> _Exercise aim_
Make an exact copy of every entry, from the first line to the last.

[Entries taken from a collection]
------------------------------------

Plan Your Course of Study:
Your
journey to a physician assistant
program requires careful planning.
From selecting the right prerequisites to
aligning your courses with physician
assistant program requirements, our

------------------------------------

> _Answer space_
Plan Your Course of Study:
Your
journey to a physician assistant
program requires careful planning.
From selecting the right prerequisites to
aligning your courses with physician
assistant program requirements, our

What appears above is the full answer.